I have a kernel that I can load fine, all set parameters seems to be ok and the LaunchGrid is returning CUDA_SUCCESS however the next function is returning CUDA_ERROR_LAUNCH_FAILED :(
I made sure that I was calling cuFuncSetBlockShape too so it is not that.
I am a bit surprised that the launch failed actually after the LaunchGrid call itself since I am not doing an asynchronous call… (well at least I would not expect it to be).
The call I am doing after the LaunchGrid is a cuMemcpyDtoH but in fact the same thing seems to happen whatever I do (like cuCtxSynchronize).

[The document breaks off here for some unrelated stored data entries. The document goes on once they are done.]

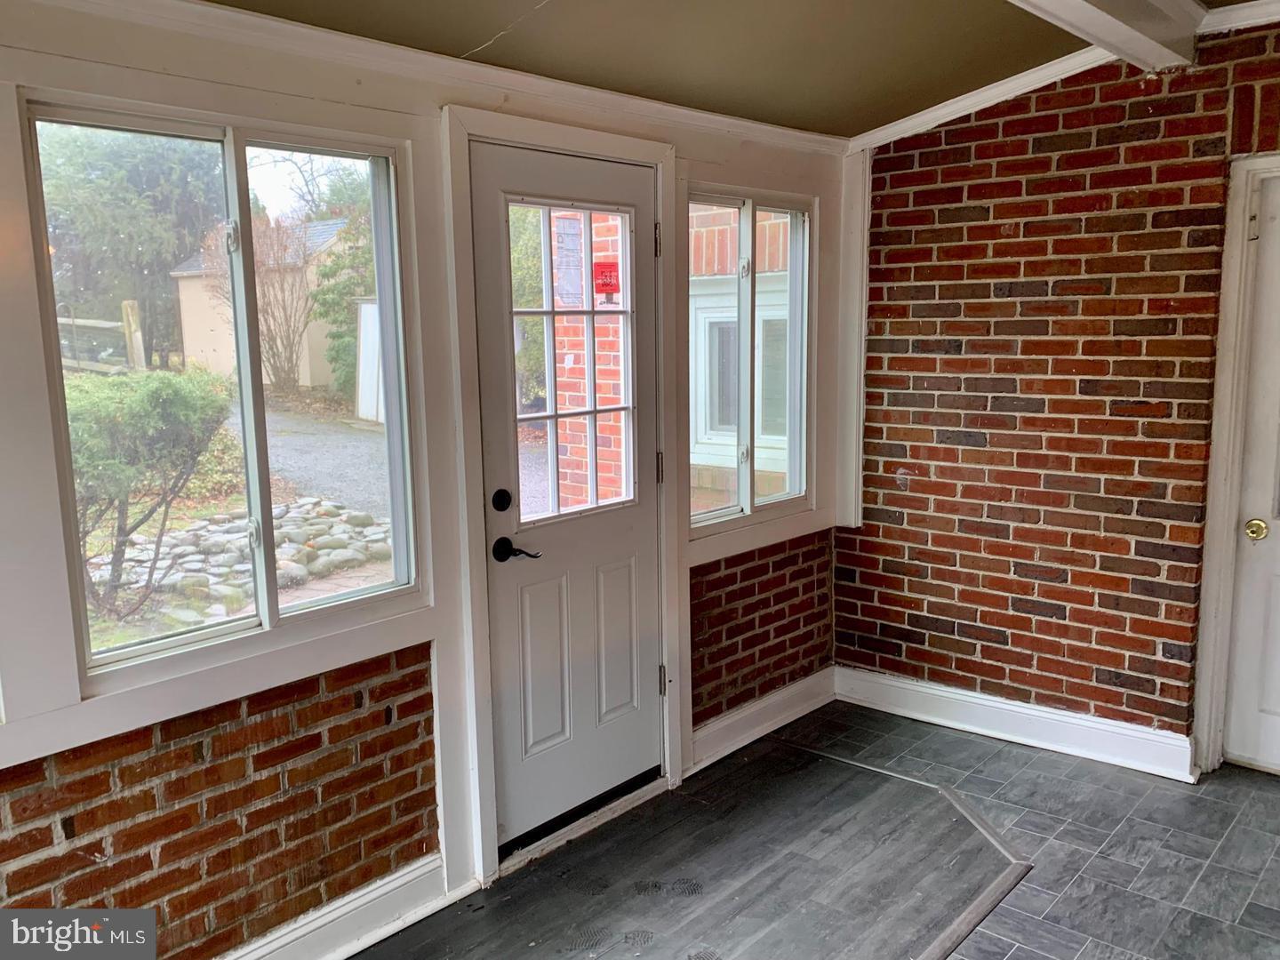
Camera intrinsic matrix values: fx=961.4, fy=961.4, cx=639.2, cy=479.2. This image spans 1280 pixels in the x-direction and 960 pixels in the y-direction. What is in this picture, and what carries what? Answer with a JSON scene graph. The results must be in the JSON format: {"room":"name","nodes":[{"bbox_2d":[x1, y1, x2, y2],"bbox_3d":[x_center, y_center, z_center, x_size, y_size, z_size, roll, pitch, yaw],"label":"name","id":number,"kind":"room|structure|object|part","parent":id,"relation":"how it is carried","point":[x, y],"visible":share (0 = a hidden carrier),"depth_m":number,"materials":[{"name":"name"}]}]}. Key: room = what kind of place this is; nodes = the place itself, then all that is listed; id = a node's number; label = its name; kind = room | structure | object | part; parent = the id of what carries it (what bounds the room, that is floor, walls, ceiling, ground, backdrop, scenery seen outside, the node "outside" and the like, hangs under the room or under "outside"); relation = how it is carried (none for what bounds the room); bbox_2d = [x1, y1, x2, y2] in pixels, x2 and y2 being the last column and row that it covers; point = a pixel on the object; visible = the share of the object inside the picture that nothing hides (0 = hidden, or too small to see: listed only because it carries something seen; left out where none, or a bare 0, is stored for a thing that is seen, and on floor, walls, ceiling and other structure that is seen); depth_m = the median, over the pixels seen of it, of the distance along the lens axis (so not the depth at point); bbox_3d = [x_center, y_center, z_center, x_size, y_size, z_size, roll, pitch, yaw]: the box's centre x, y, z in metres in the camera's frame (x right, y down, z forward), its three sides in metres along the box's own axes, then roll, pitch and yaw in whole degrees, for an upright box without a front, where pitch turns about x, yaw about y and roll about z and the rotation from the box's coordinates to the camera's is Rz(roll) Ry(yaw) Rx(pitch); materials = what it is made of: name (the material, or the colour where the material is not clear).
{"room":"entryway","nodes":[
{"label":"entryway","id":0,"kind":"room"},
{"bbox_2d":[0,1,849,959],"bbox_3d":[-0.803,0.009,2.422,0.171,2.465,5.002,7,12,42],"label":"left wall","id":1,"kind":"structure","parent":0,"point":[33,869],"depth_m":2.32,"materials":[{"name":"paint"}]},
{"bbox_2d":[16,93,424,687],"bbox_3d":[-0.951,-0.219,2.355,0.103,1.175,0.882,7,12,42],"label":"window","id":2,"kind":"structure","parent":1,"relation":"in","point":[258,620],"depth_m":2.34,"materials":[{"name":"clear glass"}]},
{"bbox_2d":[224,854,450,959],"bbox_3d":[-1.391,1.272,1.763,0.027,0.133,2.463,7,12,42],"label":"baseboard","id":3,"kind":"structure","parent":1,"relation":"attached to","point":[398,924],"depth_m":2.48,"materials":[{"name":"white paint"}]},
{"bbox_2d":[24,0,842,155],"bbox_3d":[-0.785,-1.019,2.177,0.057,0.069,4.115,7,12,42],"label":"crown molding","id":4,"kind":"structure","parent":1,"relation":"attached to","point":[635,100],"depth_m":2.45,"materials":[{"name":"white paint"}]},
{"bbox_2d":[440,101,685,892],"bbox_3d":[-0.220,0.038,2.993,0.173,2.153,0.938,7,12,42],"label":"door frame","id":5,"kind":"structure","parent":1,"relation":"attached to","point":[468,132],"depth_m":2.75,"materials":[{"name":"white paint"}]},
{"bbox_2d":[473,138,663,852],"bbox_3d":[-0.165,0.071,3.032,0.113,2.036,0.778,7,12,42],"label":"front door","id":6,"kind":"structure","parent":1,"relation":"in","point":[627,541],"depth_m":3.02,"materials":[{"name":"white paint"}]},
{"bbox_2d":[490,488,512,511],"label":"deadbolt","id":7,"kind":"object","parent":6,"relation":"attached to","point":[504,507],"visible":0.95,"depth_m":2.76,"materials":[{"name":"black metal"}]},
{"bbox_2d":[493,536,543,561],"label":"door handle","id":8,"kind":"object","parent":6,"relation":"attached to","point":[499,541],"visible":0.95,"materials":[{"name":"black metal"}]},
{"bbox_3d":[-0.298,0.587,2.986,0.048,0.531,0.202,7,12,42],"label":"panel","id":9,"kind":"part","parent":6,"relation":"part of","materials":[{"name":"white paint"}]},
{"bbox_2d":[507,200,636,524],"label":"door window","id":10,"kind":"structure","parent":6,"relation":"in","point":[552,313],"depth_m":3.03,"materials":[{"name":"clear glass"}]},
{"bbox_2d":[552,214,584,304],"bbox_3d":[-0.205,-0.642,2.818,0.023,0.249,0.136,7,12,42],"label":"paper notice","id":11,"kind":"object","parent":10,"relation":"attached to","point":[573,232],"visible":0.89,"depth_m":2.81,"materials":[{"name":"white paper"}]},
{"bbox_2d":[592,259,620,297],"bbox_3d":[-0.104,-0.634,3.049,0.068,0.110,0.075,7,12,42],"label":"red sticker","id":12,"kind":"object","parent":10,"relation":"attached to","point":[605,284],"visible":0.97,"depth_m":3.04,"materials":[{"name":"red paper"}]},
{"bbox_3d":[-0.087,0.544,3.176,0.051,0.504,0.187,7,12,42],"label":"panel","id":13,"kind":"part","parent":6,"relation":"part of","materials":[{"name":"white paint"}]},
{"bbox_2d":[683,184,813,534],"bbox_3d":[0.403,-0.447,3.659,0.115,1.217,0.823,7,12,42],"label":"window","id":14,"kind":"structure","parent":1,"relation":"in","point":[748,476],"depth_m":3.69,"materials":[{"name":"glass"}]},
{"bbox_2d":[686,666,835,773],"bbox_3d":[0.502,0.926,3.777,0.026,0.132,0.977,7,12,42],"label":"baseboard","id":15,"kind":"structure","parent":1,"relation":"attached to","point":[756,706],"depth_m":3.73,"materials":[{"name":"white paint"}]},
{"bbox_2d":[208,0,1267,136],"bbox_3d":[0.493,-1.031,0.995,3.980,0.169,4.888,7,12,42],"label":"ceiling","id":16,"kind":"structure","parent":0,"point":[494,30],"depth_m":2.74,"materials":[{"name":"paint"}]},
{"bbox_2d":[1007,0,1207,74],"bbox_3d":[0.309,-1.133,1.614,0.234,0.173,4.263,7,12,42],"label":"ceiling beam","id":17,"kind":"structure","parent":16,"relation":"attached to","point":[1106,38],"depth_m":2.70,"materials":[{"name":"white paint"}]},
{"bbox_2d":[351,701,1279,959],"bbox_3d":[0.594,1.449,1.199,4.036,0.109,5.665,7,12,42],"label":"floor","id":18,"kind":"structure","parent":0,"point":[968,740],"depth_m":2.83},
{"bbox_2d":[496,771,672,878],"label":"door threshold","id":19,"kind":"object","parent":18,"relation":"on","point":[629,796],"visible":0.58,"depth_m":3.03,"materials":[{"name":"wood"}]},
{"bbox_2d":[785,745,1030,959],"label":"floor trim","id":20,"kind":"object","parent":18,"relation":"on","point":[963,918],"visible":0.92,"depth_m":2.86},
{"bbox_2d":[830,13,1279,778],"bbox_3d":[2.235,-0.214,2.947,3.658,2.623,0.174,7,12,42],"label":"brick wall","id":21,"kind":"structure","parent":0,"point":[981,649],"depth_m":3.49,"materials":[{"name":"red brick"}]},
{"bbox_2d":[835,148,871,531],"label":"corner trim","id":22,"kind":"structure","parent":21,"relation":"attached to","point":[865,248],"depth_m":3.95,"materials":[{"name":"white paint"}]},
{"bbox_2d":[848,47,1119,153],"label":"crown molding","id":23,"kind":"structure","parent":21,"relation":"attached to","point":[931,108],"depth_m":3.46,"materials":[{"name":"white paint"}]},
{"bbox_2d":[834,664,1197,780],"bbox_3d":[1.475,0.935,3.660,1.611,0.131,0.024,7,12,42],"label":"baseboard","id":24,"kind":"structure","parent":21,"relation":"attached to","point":[979,700],"depth_m":3.66,"materials":[{"name":"white paint"}]},
{"bbox_2d":[1190,152,1279,777],"bbox_3d":[2.342,0.010,3.064,0.952,2.129,0.176,7,12,42],"label":"door frame","id":25,"kind":"structure","parent":21,"relation":"attached to","point":[1228,372],"depth_m":3.23,"materials":[{"name":"white paint"}]},
{"bbox_2d":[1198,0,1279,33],"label":"crown molding","id":26,"kind":"structure","parent":21,"relation":"attached to","point":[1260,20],"depth_m":2.95,"materials":[{"name":"white paint"}]},
{"bbox_2d":[1219,168,1279,779],"bbox_3d":[2.346,0.065,3.016,0.839,2.034,0.099,7,12,42],"label":"white door","id":27,"kind":"structure","parent":21,"relation":"in","point":[1270,703],"depth_m":3.28,"materials":[{"name":"white paint"}]},
{"bbox_2d":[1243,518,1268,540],"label":"door knob","id":28,"kind":"object","parent":27,"relation":"attached to","point":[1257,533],"visible":0.94,"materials":[{"name":"gold metal"}]},
{"label":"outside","id":29,"kind":"structure","parent":0,"visible":0},
{"bbox_2d":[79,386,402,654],"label":"ground","id":30,"kind":"structure","parent":29,"point":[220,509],"materials":[{"name":"green plant"}]},
{"bbox_2d":[55,297,146,375],"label":"wooden fence","id":31,"kind":"object","parent":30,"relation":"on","point":[133,310],"visible":0.46,"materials":[{"name":"brown wood"}]},
{"bbox_2d":[64,365,232,624],"bbox_3d":[-3.155,0.069,5.458,1.273,1.438,1.505,7,12,42],"label":"bush","id":32,"kind":"object","parent":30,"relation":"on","point":[157,399],"visible":0.74,"depth_m":5.34,"materials":[{"name":"green plant"}]},
{"bbox_2d":[92,497,391,624],"bbox_3d":[-2.674,0.541,6.783,1.807,0.396,2.498,7,12,42],"label":"stone border","id":33,"kind":"object","parent":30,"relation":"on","point":[192,533],"visible":0.52,"depth_m":6.48,"materials":[{"name":"grey stone"}]},
{"bbox_2d":[167,218,351,393],"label":"shed","id":34,"kind":"structure","parent":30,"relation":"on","point":[306,375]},
{"bbox_2d":[205,210,320,392],"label":"bare shrub","id":35,"kind":"object","parent":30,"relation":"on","point":[292,353],"visible":0.76,"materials":[{"name":"plant"}]},
{"bbox_2d":[353,296,383,422],"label":"white fence","id":36,"kind":"object","parent":30,"relation":"on","point":[366,305],"visible":0.39,"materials":[{"name":"white"}]},
{"bbox_2d":[224,400,390,520],"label":"driveway","id":37,"kind":"structure","parent":29,"point":[358,439],"materials":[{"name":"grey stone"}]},
{"bbox_2d":[552,209,631,511],"bbox_3d":[-0.161,-0.585,4.956,0.540,2.919,0.418,7,12,42],"label":"brick column","id":38,"kind":"structure","parent":29,"point":[595,253],"depth_m":4.85,"materials":[{"name":"red brick"}]},
{"bbox_2d":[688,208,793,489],"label":"brick building","id":39,"kind":"structure","parent":29,"point":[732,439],"depth_m":6.75,"materials":[{"name":"brick"}]},
{"bbox_2d":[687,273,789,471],"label":"exterior window","id":40,"kind":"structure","parent":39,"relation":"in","point":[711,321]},
{"label":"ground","id":41,"kind":"structure","parent":29,"visible":0},
{"bbox_2d":[35,123,225,373],"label":"tree","id":42,"kind":"object","parent":41,"relation":"on","point":[171,173],"visible":0.61,"materials":[{"name":"green plant"}]},
{"bbox_2d":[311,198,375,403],"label":"evergreen tree","id":43,"kind":"object","parent":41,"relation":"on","point":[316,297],"visible":0.38,"materials":[{"name":"green plant"}]}
]}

As far as I am aware the kernel has been compiled fine and is not even a big one (using 18 reg and 52bytes of shared mem), my block size is between 128 and 256 and the grid is something like 16x400.
Is there a way to get more information about the exact reason of the failure?
Any help would be appreciated.
Updated:
Here are some information about my config just in case it helps.
XP64, Cuda 2.0beta, GF8800GTX+GF8600 both as display, Cuda running on GF8800GTX.
8GB ram.
I have also removed most of the code (now just calculating and address and updating the output buffer) for the kernel and it still fails in the same way.
I have also remove all textures code from both the cpp and the cu files.
I have really no idea about what is going on.
Thanks.
Laurent.